PT Pertamina telah meminta kepada pemerintah untuk menghapuskan pajak pertambahan nilai (PPN) untuk pertamax dan pertamax plus, sehingga harganya bisa ditekan lebih murah. Direktur Utama Pertamina Karen Agustiawan mengatakan, mahalnya harga pertamax yang mencapai Rp 8.700/liter bakal menyebabkan munculnya kecenderungan konsumen kembali beralih ke premium, sementara kuota premium yang disediakan pemerintah diperkirakan tidak akan mencukupi bila peralihan itu terjadi.
Pengamat ekonomi Ahmad Erani Yustika mengatakan Pemerintah harus mengkaji penghapusan pajak dalam komponen bahan bakar agar perbedaan harga tersebut tidak terlalu jauh, sehingga masyarakat juga tetap bisa menggunakan pertamax dan bukan malah beralih kepada premium. “Harus segera dihitung. Jika kebanyakan masyarakat beralih ke premium, kira-kira seberapa besar lagi tambahan subsidi pada APBN yang akan dikeluarkan. Sebaliknya, jika PPn pertamax dihapus, berapa pendapatan negara dari pajak BBM tersebut yang akan hilang,” jelasnya.
Badan Pusat Statistik (BPS) menilai, semakin besar perbedaan harga antara premium dengan pertamax maka potensi tekanan inflasi akan semakin besar. “Inflasi itu diukur dari gap antara perbedaaan premium dengan pertamax.
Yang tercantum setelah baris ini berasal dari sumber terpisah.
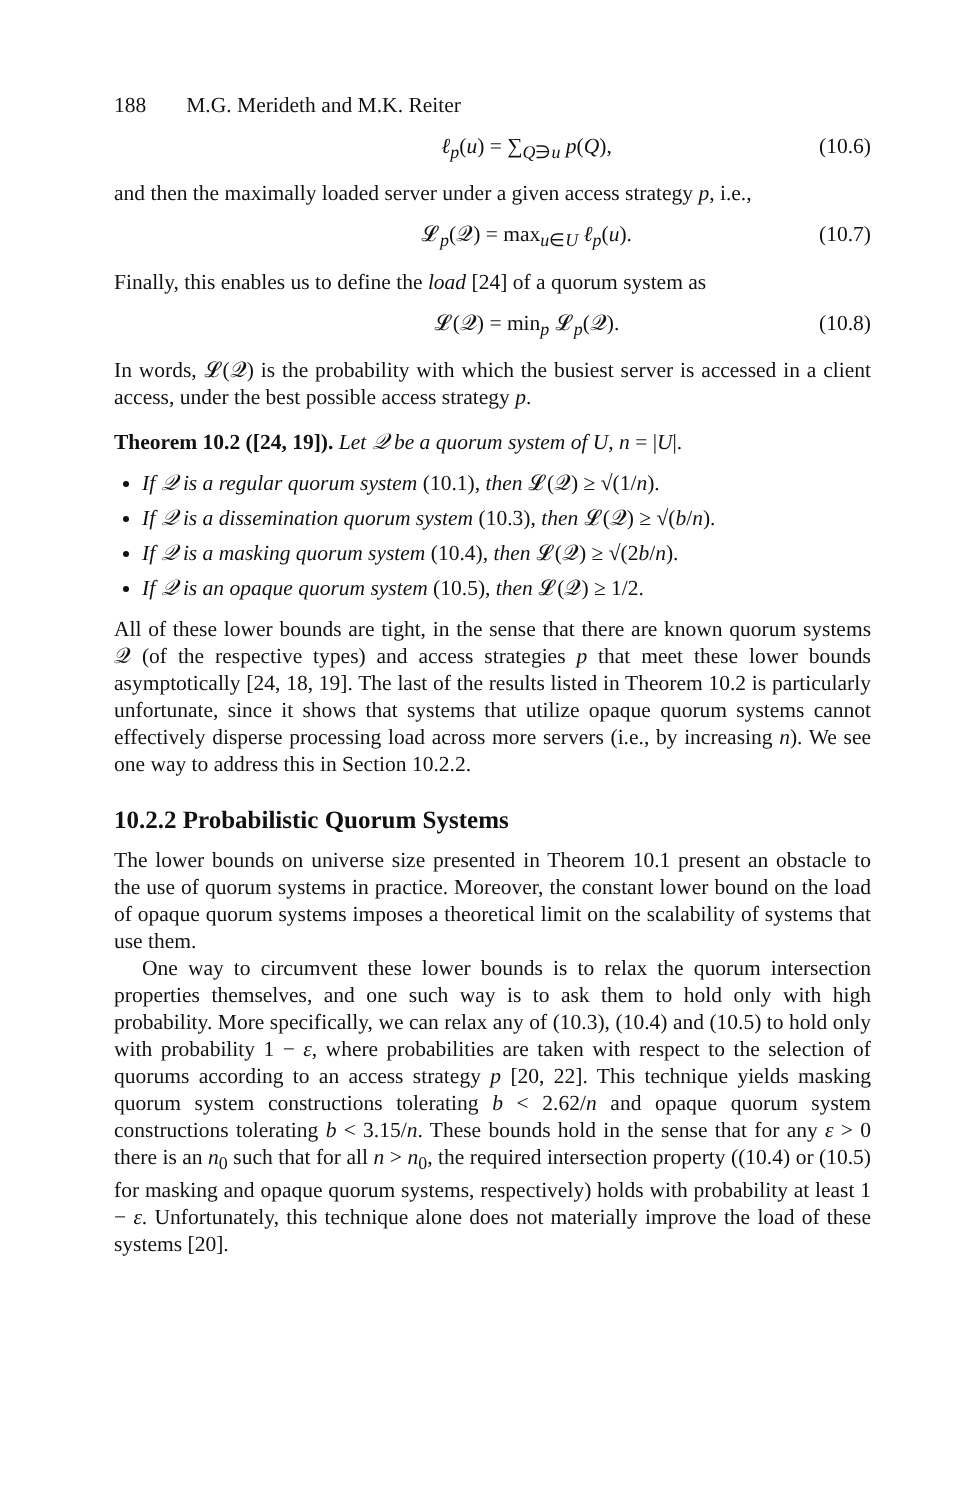188 M.G. Merideth and M.K. Reiter
ℓ<sub>p</sub>(u) = ∑<sub>Q∋u</sub> p(Q), (10.6)
and then the maximally loaded server under a given access strategy p, i.e.,
𝓛<sub>p</sub>(𝒬) = max<sub>u∈U</sub> ℓ<sub>p</sub>(u). (10.7)
Finally, this enables us to define the load [24] of a quorum system as
𝓛(𝒬) = min<sub>p</sub> 𝓛<sub>p</sub>(𝒬). (10.8)
In words, 𝓛(𝒬) is the probability with which the busiest server is accessed in a client access, under the best possible access strategy p.
Theorem 10.2 ([24, 19]). Let 𝒬 be a quorum system of U, n = |U|.
If 𝒬 is a regular quorum system (10.1), then 𝓛(𝒬) ≥ √(1/n).
If 𝒬 is a dissemination quorum system (10.3), then 𝓛(𝒬) ≥ √(b/n).
If 𝒬 is a masking quorum system (10.4), then 𝓛(𝒬) ≥ √(2b/n).
If 𝒬 is an opaque quorum system (10.5), then 𝓛(𝒬) ≥ 1/2.
All of these lower bounds are tight, in the sense that there are known quorum systems 𝒬 (of the respective types) and access strategies p that meet these lower bounds asymptotically [24, 18, 19]. The last of the results listed in Theorem 10.2 is particularly unfortunate, since it shows that systems that utilize opaque quorum systems cannot effectively disperse processing load across more servers (i.e., by increasing n). We see one way to address this in Section 10.2.2.
10.2.2 Probabilistic Quorum Systems
The lower bounds on universe size presented in Theorem 10.1 present an obstacle to the use of quorum systems in practice. Moreover, the constant lower bound on the load of opaque quorum systems imposes a theoretical limit on the scalability of systems that use them.
One way to circumvent these lower bounds is to relax the quorum intersection properties themselves, and one such way is to ask them to hold only with high probability. More specifically, we can relax any of (10.3), (10.4) and (10.5) to hold only with probability 1 − ε, where probabilities are taken with respect to the selection of quorums according to an access strategy p [20, 22]. This technique yields masking quorum system constructions tolerating b < 2.62/n and opaque quorum system constructions tolerating b < 3.15/n. These bounds hold in the sense that for any ε > 0 there is an n<sub>0</sub> such that for all n > n<sub>0</sub>, the required intersection property ((10.4) or (10.5) for masking and opaque quorum systems, respectively) holds with probability at least 1 − ε. Unfortunately, this technique alone does not materially improve the load of these systems [20].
Semakin besar perbedaannya, tentu orang akan beralih dari pertamax dan dampak inflasinya besar,” ungkap Kepala BPS Rusman Heriawan. Namun, untuk besaran potensi inflasi yang akan ditimbulkan, BPS belum melakukan perhitungan secara tepat. “Kita belum tahu seberapa jauh gap antara premium dan pertamax. Kalau pertamax lebih besar dari harga sekarang, itu akan menimbulkan inflasi besar,” kata Rusman.
Di lain pihak, Kepala Badan Kebijakan Fiskal (BKF) Bambang PS Brojonegoro mengakui akan adanya potential lost jika memang pajak pertamax jadi dibebaskan.
Bambang menjelaskan, pihaknya membandingkan opsi mana yang lebih menguntungkan antara menghapuskan pajak tersebut dengan tetap mempertahankan kebijakan tersebut. Pasalnya jika pertamax turun maka pemakainya akan meningkat.
Bambang menyampaikan, harus ada benchmark agar tidak terjadi moral hazard jika memang pajak pertamax dibebaskan di pasaran.